И Бакунин, сам смеясь и качая головой, которая его все-таки перетягивала, внимательно и усердно принимался за труд обеда, после которого всякий раз говорил: "Теперь настала счастливая минута", и закуривал папироску.
Бакунин принимал всех, всегда, во всякое время. Часто он еще, как Онегин, спал или ворочался на постели, которая хрустела, а уж два-три славянина с отчаянной торопливостью курили в его комнате; он тяжело вставал, обливался водой и в ту же минуту принимался их поучать; никогда не скучал он, не тяготился ими; он мог, не уставая, говорить со свежей головой с самым умным и самым глупым человеком. От этой неразборчивости выходили иногда пресмешные вещи.
Бакунин вставал поздно: нельзя было иначе и сделать, употребляя ночь на беседу и чай.
Раз, часу в одиннадцатом, слышит он, кто-то копошится в его комнате. Постель его стояла в большом алькове, задернутом занавесью.
— Кто там? — кричит Бакунин, просыпаясь.
— Русский.
— Ваша фамилия?
— Такой-то.
— Очень рад.
— Что вы это так поздно встаете — а еще демократ…
…Молчание… слышен плеск воды… каскады.
— Михаил Александрович!
— Что?
— Я вас хотел спросить: вы венчались в церкви?
— Да.
— Нехорошо сделали. Что за образец непоследовательности; вот и Тургенев свою дочь прочит замуж, — вы, старики, должны нас учить… примером…
— Что вы за вздор несете…
— Да вы скажите, по любви женились?
— Вам что за дело?
— У нас был слух, что вы женились оттого, что невеста ваша была богата[574].
— Что вы это — допрашивать меня пришли. Ступайте к черту!
— Ну, вот вы и рассердились — а я, право, от чистой души. Прощайте. А я все-таки зайду.
— Хорошо, хорошо, — только будьте умнее. …Между тем польская гроза приближалась больше и больше. Осенью 1862 явился на несколько дней в Лондоне Потебня.
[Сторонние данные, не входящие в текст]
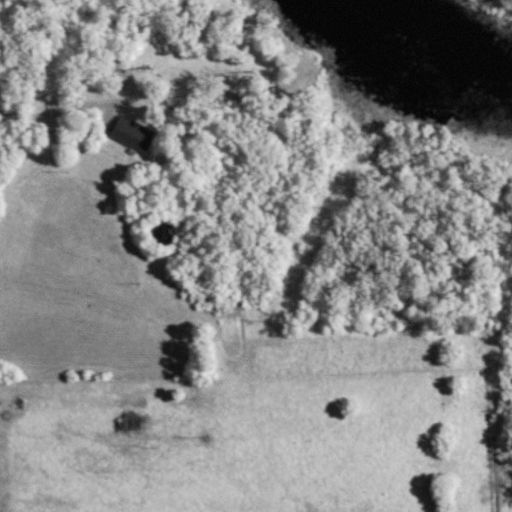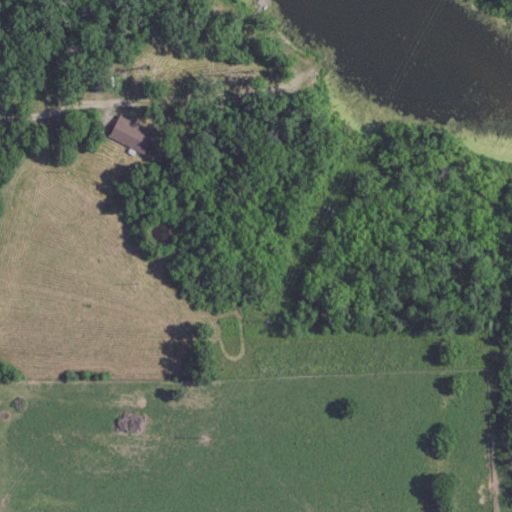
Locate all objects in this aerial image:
building: (129, 133)
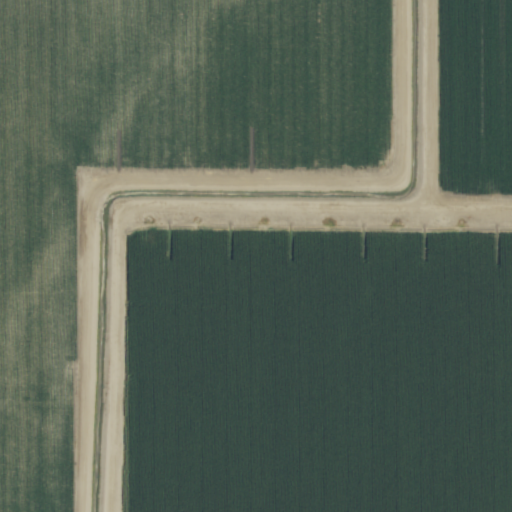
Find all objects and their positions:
crop: (256, 256)
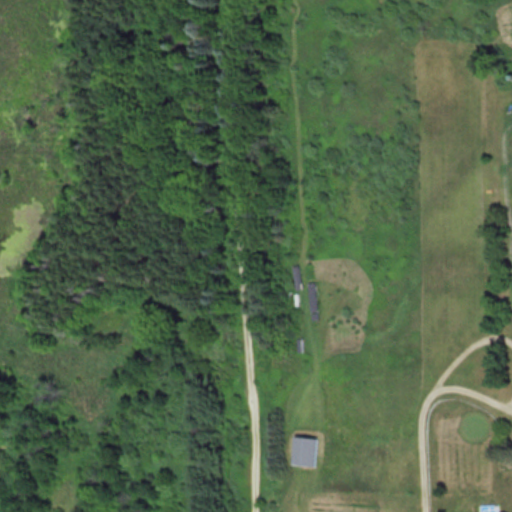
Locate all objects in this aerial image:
road: (232, 255)
road: (468, 344)
building: (301, 450)
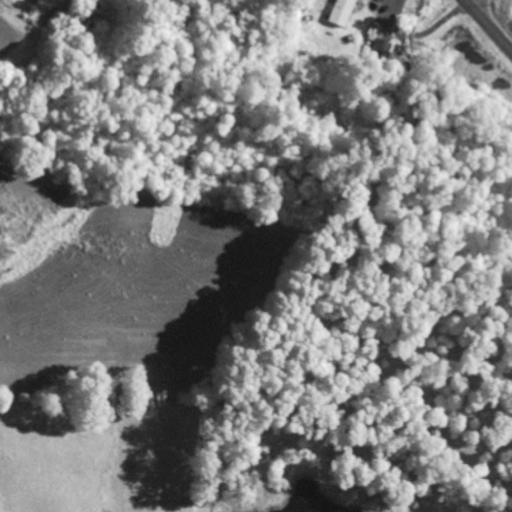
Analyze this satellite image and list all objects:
road: (471, 3)
building: (340, 11)
road: (487, 26)
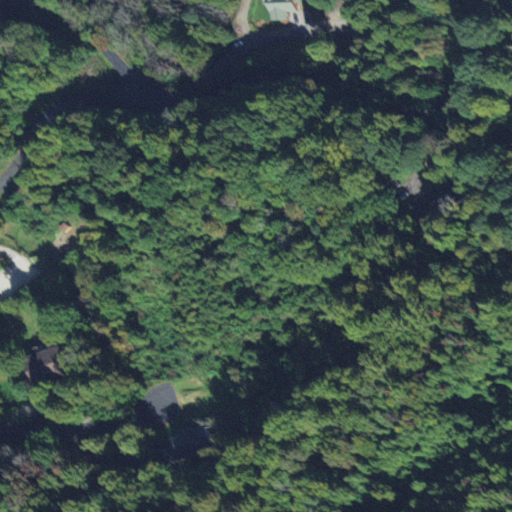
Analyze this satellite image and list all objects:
building: (279, 8)
building: (359, 29)
road: (302, 38)
building: (511, 126)
road: (7, 181)
building: (442, 195)
road: (24, 266)
building: (49, 365)
building: (186, 445)
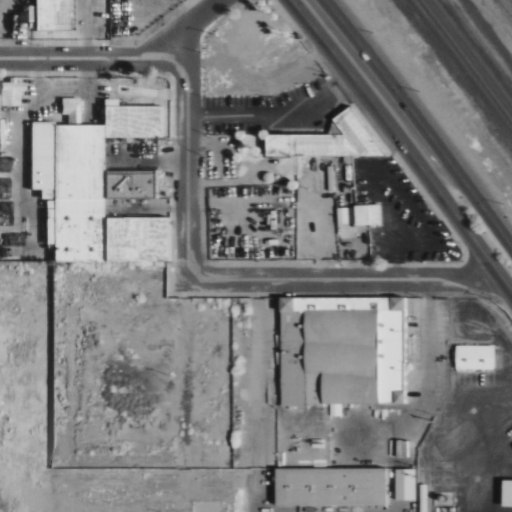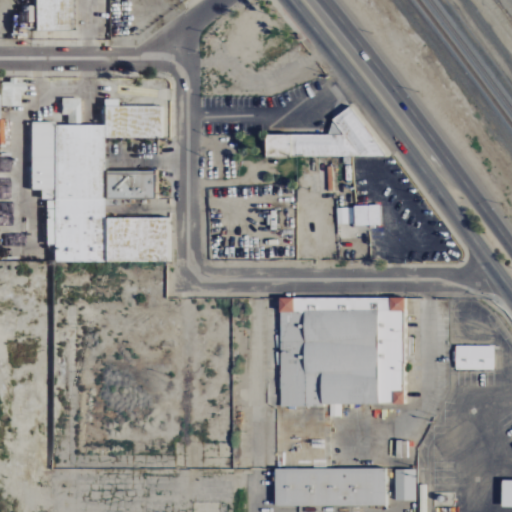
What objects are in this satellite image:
railway: (502, 12)
building: (47, 15)
road: (116, 50)
railway: (470, 55)
railway: (464, 62)
building: (10, 92)
road: (384, 98)
road: (273, 115)
road: (419, 123)
building: (1, 131)
building: (325, 141)
road: (402, 146)
road: (187, 150)
building: (94, 186)
road: (400, 192)
building: (366, 215)
building: (342, 216)
road: (342, 274)
road: (255, 285)
building: (346, 348)
building: (474, 358)
road: (428, 382)
road: (255, 383)
building: (401, 449)
building: (329, 488)
road: (252, 489)
building: (506, 494)
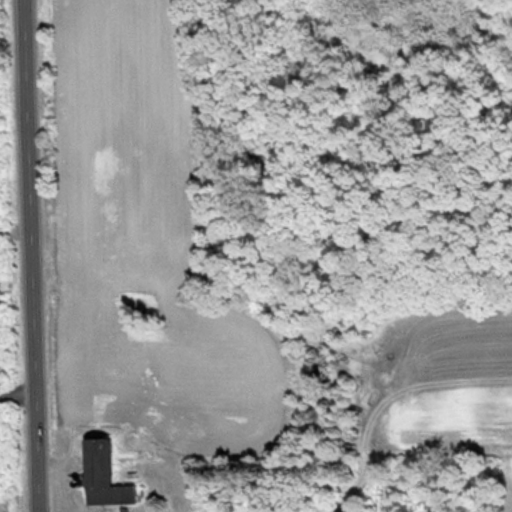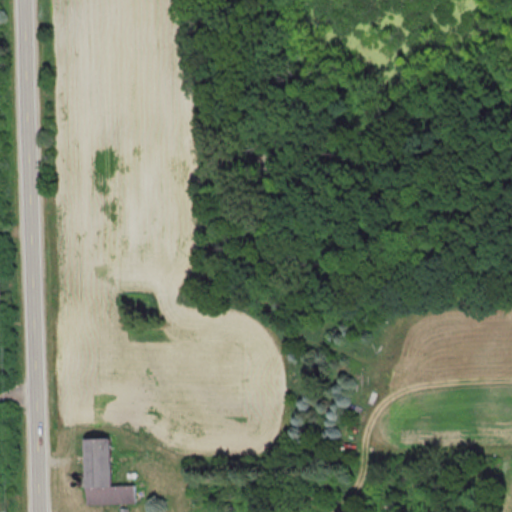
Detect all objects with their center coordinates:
road: (37, 256)
road: (21, 394)
building: (105, 474)
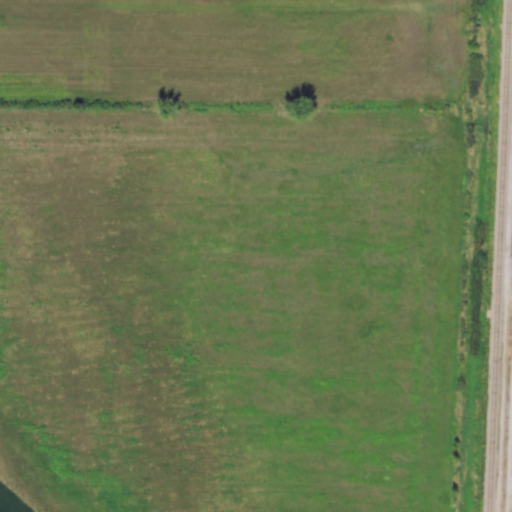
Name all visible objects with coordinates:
railway: (501, 256)
railway: (508, 414)
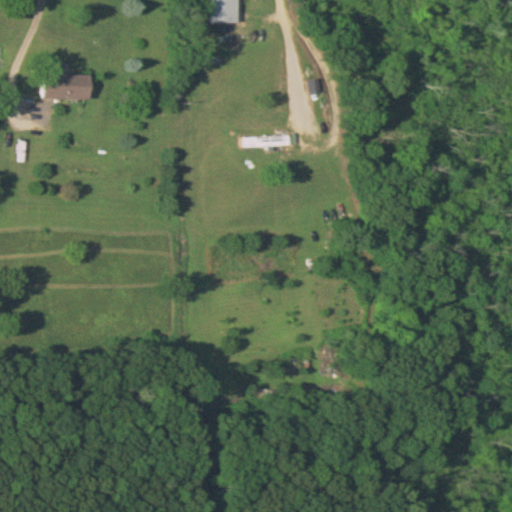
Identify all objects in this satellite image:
building: (219, 12)
road: (20, 61)
building: (62, 88)
road: (324, 141)
building: (263, 143)
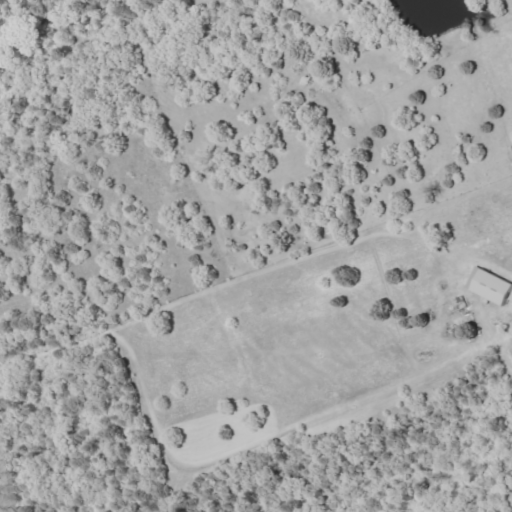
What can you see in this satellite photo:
building: (491, 285)
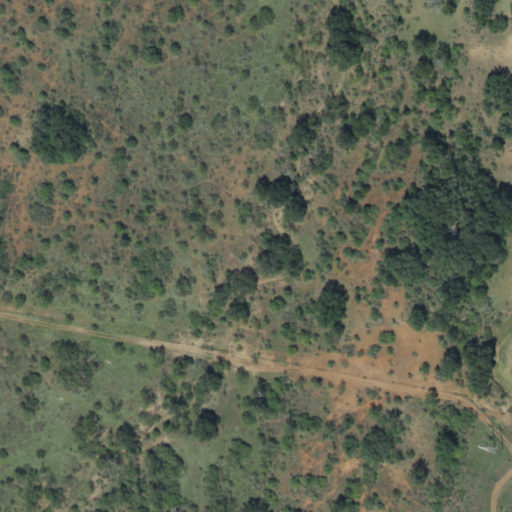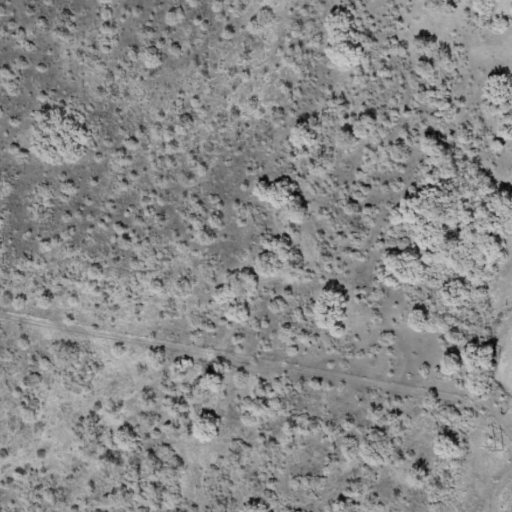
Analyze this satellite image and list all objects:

Грустный, чистый, беззаветно отдавшийся урагану — он приезжал поговорить с нами от себя и от товарищей и все-таки идти своей дорогой. Чаще и чаще являлись поляки из края — их язык был определеннее и резче, они шли к взрыву — прямо и сознательно. Мне с ужасом мерещилось, что они идут в неминуемую гибель.
— Смертельно жаль Потебню и его товарищей, — говорил я Бакунину, — и тем больше, что вряд по дороге ли им с поляками…
— По дороге, по дороге! — возражал Бакунин. — Не сидеть же нам вечно сложа руки и рефлектируя. Историю надобно принимать, как представляется, не то всякий раз будешь зауряд то позади, то впереди.
Бакунин помолодел — он был в своем элементе. Он любил не только рев восстания и шум клуба, площадь и баррикады, он любил также и приготовительную агитацию, эту возбужденную и вместе с тем задержанную жизнь конспирации, консультаций, неспаных ночей, переговоров, договоров, ректификации[575] шифров, химических чернил и условных знаков. Кто из участников не знает, что репетиции к домашнему спектаклю и приготовление елки составляют одну из лучших и изящных частей. Но как он ни увлекался приготовлениями елки, у меня на сердце скреблись кошки — я постоянно спорил с ним и нехотя делал не то, что хотел.